== EXERCISE INPUT

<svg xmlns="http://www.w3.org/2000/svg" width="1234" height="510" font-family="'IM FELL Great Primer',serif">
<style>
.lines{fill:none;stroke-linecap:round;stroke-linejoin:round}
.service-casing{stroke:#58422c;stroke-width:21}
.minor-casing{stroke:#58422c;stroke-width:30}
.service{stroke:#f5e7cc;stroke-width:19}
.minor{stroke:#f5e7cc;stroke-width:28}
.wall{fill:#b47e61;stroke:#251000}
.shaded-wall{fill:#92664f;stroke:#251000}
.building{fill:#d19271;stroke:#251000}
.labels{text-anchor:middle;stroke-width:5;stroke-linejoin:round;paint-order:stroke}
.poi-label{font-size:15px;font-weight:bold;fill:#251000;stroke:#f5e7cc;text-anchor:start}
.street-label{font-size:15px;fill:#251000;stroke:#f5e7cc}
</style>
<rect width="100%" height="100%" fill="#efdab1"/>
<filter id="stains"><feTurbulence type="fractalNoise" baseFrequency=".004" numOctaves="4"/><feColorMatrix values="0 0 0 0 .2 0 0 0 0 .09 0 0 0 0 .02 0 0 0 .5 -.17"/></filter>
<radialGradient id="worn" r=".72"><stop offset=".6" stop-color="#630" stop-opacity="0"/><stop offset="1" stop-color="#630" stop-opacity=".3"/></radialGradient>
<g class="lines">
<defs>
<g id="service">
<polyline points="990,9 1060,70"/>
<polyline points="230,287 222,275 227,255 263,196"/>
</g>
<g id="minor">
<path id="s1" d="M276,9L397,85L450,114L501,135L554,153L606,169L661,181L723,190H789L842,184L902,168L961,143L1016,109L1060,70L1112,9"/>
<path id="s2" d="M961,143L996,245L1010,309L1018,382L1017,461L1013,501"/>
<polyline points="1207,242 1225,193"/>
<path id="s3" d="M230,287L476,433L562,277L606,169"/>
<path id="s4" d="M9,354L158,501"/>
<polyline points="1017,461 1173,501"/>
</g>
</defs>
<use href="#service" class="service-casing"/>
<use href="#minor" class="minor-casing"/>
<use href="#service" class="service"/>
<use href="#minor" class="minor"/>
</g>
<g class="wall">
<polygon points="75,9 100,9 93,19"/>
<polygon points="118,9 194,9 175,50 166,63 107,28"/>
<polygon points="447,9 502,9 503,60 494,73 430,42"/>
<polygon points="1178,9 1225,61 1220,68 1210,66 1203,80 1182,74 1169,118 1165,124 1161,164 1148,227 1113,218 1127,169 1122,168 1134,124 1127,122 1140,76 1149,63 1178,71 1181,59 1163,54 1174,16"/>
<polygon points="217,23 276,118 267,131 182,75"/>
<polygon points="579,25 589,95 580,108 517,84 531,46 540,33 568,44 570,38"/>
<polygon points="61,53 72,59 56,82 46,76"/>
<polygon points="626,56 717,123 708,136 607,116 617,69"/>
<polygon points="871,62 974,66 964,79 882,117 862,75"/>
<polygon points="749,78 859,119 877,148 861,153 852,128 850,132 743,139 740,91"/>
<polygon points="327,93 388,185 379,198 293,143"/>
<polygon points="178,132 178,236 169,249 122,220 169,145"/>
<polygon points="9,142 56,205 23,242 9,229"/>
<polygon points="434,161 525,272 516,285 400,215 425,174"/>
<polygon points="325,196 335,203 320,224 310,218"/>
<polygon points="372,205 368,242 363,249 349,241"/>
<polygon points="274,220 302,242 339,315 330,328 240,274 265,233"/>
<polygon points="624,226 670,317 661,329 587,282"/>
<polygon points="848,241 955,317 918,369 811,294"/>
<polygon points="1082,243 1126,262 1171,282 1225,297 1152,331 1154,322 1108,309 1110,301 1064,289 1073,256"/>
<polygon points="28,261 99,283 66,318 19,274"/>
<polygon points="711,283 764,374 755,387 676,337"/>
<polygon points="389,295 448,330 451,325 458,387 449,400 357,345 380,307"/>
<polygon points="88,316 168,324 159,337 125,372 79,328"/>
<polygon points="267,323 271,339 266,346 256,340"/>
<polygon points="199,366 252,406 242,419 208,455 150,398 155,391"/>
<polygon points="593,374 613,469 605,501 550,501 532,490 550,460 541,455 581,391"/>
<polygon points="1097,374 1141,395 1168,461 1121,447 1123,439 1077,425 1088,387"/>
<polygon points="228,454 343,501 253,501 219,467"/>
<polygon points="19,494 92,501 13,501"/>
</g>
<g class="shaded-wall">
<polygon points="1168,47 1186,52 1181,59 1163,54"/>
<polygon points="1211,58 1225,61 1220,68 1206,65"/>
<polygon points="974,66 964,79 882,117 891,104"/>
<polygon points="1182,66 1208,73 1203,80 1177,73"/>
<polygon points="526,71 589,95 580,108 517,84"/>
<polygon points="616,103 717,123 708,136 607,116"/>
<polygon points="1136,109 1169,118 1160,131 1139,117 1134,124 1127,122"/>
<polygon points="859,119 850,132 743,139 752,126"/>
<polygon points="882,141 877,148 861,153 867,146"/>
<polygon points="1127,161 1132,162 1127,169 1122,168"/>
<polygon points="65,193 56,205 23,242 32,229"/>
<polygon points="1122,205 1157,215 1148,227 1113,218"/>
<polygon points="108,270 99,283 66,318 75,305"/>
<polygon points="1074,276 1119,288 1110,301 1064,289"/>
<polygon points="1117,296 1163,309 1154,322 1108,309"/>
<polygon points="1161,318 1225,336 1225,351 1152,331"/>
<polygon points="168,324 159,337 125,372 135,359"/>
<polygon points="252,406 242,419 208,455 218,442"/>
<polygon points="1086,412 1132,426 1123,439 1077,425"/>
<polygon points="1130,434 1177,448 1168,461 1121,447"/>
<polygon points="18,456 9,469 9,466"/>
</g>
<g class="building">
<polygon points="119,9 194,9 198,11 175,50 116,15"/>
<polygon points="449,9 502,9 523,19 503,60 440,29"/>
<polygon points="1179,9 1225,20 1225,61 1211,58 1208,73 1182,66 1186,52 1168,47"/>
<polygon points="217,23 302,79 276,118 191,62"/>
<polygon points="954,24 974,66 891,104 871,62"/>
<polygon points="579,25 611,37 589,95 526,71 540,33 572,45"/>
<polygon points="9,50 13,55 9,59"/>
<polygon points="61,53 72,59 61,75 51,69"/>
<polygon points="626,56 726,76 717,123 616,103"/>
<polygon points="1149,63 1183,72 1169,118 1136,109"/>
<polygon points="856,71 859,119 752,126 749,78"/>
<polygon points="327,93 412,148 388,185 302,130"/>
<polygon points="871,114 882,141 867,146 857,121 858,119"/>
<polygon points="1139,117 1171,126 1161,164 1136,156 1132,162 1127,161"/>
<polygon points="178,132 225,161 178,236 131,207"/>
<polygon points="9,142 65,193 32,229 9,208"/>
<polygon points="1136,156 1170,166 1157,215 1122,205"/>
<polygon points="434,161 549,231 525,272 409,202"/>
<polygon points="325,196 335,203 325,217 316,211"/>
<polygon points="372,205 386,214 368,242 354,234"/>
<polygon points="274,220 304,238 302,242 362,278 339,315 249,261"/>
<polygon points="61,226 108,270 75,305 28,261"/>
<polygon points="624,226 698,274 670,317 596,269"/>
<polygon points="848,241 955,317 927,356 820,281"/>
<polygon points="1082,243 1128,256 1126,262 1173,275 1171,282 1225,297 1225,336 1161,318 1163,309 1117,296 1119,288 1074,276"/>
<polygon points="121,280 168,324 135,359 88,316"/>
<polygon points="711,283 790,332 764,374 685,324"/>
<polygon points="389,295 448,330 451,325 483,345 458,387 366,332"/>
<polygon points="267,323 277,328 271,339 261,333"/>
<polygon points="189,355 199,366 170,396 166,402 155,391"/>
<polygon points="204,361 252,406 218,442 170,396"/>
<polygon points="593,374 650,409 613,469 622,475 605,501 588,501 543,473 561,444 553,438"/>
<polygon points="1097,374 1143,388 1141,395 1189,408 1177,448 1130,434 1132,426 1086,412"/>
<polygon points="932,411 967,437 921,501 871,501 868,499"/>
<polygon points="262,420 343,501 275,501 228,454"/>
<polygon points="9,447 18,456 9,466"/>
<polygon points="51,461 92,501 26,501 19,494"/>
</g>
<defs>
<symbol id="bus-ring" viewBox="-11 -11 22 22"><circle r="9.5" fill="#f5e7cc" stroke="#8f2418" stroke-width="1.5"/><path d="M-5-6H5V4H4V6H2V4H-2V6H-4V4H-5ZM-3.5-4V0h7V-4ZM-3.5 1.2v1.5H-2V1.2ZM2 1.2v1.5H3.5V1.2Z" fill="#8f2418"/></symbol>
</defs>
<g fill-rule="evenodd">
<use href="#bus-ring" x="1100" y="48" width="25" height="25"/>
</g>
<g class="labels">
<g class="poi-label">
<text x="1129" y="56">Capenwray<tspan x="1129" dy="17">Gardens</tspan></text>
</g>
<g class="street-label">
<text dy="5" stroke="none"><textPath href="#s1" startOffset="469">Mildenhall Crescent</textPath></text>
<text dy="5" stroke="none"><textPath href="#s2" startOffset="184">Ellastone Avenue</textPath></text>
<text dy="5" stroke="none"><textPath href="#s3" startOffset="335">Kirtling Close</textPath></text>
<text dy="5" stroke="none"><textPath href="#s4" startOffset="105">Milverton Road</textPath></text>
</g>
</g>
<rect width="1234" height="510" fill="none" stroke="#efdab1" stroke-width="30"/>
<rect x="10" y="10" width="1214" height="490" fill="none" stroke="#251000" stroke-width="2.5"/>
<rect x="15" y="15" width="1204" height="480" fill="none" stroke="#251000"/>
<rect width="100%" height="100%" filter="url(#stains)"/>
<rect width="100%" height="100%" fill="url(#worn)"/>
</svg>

====
== EXERCISE INPUT

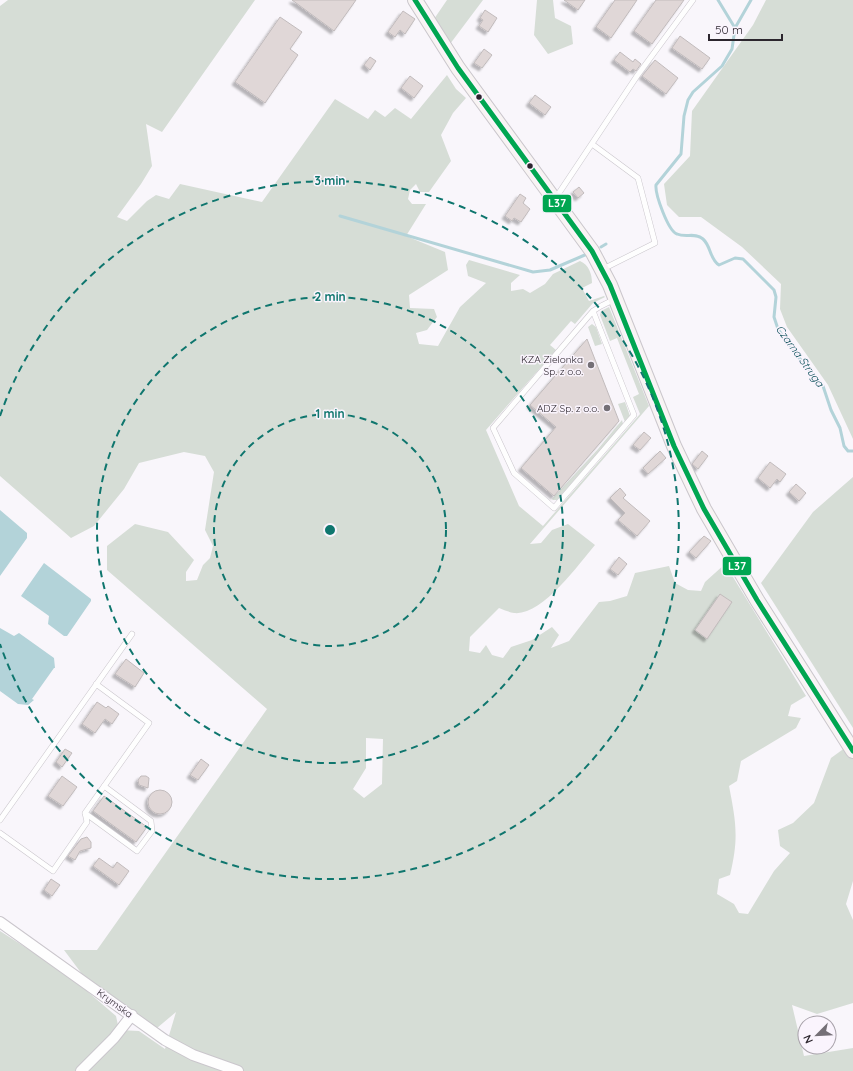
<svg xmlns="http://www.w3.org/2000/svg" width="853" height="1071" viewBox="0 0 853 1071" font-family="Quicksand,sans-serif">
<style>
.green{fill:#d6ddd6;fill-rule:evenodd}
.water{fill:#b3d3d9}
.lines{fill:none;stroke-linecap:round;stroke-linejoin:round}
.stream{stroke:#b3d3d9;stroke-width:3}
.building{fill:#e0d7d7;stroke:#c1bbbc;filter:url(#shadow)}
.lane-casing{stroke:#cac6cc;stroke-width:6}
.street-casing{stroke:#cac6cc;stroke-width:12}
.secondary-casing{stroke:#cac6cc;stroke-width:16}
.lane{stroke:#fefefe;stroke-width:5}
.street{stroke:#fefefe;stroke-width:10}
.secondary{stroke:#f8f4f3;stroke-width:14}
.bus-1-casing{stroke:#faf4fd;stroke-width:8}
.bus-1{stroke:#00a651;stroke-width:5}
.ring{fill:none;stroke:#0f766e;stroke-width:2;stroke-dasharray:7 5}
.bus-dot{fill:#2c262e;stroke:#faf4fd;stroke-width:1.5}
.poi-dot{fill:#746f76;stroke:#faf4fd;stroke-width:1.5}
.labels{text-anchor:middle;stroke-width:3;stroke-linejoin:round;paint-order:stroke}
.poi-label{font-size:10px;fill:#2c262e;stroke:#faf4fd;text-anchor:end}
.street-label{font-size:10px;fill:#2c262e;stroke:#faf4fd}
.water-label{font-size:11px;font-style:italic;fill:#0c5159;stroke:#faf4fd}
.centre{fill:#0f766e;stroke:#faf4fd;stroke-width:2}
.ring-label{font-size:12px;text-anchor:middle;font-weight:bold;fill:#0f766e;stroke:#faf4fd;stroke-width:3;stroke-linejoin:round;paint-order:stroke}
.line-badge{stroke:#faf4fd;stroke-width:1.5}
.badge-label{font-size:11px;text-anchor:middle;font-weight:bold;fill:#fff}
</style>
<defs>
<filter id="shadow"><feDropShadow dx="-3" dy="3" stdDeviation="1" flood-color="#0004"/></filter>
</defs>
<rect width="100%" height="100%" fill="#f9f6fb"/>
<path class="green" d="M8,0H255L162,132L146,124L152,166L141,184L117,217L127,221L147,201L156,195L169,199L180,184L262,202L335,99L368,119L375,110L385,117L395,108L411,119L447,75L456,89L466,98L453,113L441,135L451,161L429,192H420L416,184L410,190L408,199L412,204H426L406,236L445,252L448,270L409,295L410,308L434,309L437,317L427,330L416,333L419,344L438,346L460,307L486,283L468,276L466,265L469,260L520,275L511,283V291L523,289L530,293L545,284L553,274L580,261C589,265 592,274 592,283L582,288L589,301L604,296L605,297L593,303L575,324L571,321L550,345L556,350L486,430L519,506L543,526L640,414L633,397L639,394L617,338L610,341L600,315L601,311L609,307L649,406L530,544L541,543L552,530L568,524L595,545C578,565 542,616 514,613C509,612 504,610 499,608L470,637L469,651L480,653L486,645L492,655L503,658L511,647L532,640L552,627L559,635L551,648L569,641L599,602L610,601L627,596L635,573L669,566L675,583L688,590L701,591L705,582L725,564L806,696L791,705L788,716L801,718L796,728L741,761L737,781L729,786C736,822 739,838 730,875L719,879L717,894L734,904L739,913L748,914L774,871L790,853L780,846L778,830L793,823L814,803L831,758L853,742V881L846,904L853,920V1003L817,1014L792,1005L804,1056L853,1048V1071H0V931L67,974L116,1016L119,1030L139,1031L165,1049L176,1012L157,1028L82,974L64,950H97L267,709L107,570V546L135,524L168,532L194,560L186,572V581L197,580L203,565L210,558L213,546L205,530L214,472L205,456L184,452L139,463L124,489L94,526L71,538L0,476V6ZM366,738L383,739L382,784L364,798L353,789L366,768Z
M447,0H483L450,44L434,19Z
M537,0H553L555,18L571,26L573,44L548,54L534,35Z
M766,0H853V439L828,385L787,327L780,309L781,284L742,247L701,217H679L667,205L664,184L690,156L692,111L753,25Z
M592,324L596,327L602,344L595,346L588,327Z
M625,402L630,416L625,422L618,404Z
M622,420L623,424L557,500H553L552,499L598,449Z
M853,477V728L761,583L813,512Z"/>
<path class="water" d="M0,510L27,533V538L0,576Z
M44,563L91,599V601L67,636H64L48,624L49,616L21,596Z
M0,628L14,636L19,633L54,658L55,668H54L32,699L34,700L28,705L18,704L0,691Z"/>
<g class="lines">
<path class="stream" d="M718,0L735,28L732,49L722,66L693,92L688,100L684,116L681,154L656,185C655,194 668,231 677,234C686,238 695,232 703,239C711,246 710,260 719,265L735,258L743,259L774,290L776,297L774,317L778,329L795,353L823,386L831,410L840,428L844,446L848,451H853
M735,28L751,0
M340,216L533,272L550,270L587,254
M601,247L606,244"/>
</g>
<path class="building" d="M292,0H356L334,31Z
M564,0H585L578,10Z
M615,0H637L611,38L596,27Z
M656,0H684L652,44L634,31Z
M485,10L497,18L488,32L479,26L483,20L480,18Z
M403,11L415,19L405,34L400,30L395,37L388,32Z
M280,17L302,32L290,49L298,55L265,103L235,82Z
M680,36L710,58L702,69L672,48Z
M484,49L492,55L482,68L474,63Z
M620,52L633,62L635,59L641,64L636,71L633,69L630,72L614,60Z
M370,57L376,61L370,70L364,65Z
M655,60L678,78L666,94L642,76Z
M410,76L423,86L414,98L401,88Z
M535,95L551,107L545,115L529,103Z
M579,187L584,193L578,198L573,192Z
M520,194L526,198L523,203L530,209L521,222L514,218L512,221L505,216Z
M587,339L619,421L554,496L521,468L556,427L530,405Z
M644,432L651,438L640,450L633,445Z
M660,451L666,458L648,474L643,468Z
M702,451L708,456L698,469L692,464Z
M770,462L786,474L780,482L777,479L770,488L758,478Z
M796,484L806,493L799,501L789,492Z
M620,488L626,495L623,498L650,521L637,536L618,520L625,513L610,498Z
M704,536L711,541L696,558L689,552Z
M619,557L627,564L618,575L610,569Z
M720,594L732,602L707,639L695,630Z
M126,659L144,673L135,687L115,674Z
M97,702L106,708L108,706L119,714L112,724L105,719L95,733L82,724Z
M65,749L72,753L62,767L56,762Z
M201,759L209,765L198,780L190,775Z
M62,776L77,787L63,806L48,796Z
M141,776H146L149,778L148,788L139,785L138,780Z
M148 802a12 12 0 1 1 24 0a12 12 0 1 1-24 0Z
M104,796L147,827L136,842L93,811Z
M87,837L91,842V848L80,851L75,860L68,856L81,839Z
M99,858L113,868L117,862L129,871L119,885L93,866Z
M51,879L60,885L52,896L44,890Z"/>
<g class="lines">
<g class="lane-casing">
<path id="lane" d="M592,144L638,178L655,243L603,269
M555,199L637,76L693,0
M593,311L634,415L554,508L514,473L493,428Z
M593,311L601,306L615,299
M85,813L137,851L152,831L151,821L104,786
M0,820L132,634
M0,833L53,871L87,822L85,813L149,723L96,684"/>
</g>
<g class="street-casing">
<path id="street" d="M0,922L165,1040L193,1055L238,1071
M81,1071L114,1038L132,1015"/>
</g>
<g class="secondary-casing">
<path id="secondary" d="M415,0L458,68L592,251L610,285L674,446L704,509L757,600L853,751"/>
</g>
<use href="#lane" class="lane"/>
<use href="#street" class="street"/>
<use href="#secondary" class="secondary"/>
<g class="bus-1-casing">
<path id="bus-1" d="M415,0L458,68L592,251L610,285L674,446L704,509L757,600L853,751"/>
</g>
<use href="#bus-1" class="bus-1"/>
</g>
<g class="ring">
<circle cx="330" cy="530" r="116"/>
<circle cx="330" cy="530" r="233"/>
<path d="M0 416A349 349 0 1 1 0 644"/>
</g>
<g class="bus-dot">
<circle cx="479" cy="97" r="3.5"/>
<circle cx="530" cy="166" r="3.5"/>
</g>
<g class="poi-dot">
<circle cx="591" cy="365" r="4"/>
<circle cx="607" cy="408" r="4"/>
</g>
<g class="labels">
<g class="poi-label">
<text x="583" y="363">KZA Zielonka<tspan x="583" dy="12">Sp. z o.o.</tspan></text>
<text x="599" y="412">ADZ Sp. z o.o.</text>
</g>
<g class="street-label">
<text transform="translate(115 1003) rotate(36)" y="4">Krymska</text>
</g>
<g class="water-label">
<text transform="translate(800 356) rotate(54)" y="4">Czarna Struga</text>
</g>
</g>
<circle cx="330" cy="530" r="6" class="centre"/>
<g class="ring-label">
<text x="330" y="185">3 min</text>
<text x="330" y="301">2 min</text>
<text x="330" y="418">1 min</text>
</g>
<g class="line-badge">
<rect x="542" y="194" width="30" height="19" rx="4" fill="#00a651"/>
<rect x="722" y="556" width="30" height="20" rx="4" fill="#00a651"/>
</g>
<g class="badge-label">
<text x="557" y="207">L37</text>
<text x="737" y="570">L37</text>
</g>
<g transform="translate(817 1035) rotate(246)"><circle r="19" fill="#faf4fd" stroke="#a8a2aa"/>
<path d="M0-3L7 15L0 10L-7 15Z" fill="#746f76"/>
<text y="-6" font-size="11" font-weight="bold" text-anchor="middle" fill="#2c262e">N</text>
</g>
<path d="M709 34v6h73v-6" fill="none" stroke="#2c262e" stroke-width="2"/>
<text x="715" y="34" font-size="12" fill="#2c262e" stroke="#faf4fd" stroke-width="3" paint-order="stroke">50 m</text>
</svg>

====

Find the word "shadow" in the records and pull out each line that has it.

■ OUTPUT OF THE EXERCISE ■
.building{fill:#e0d7d7;stroke:#c1bbbc;filter:url(#shadow)}
<filter id="shadow"><feDropShadow dx="-3" dy="3" stdDeviation="1" flood-color="#0004"/></filter>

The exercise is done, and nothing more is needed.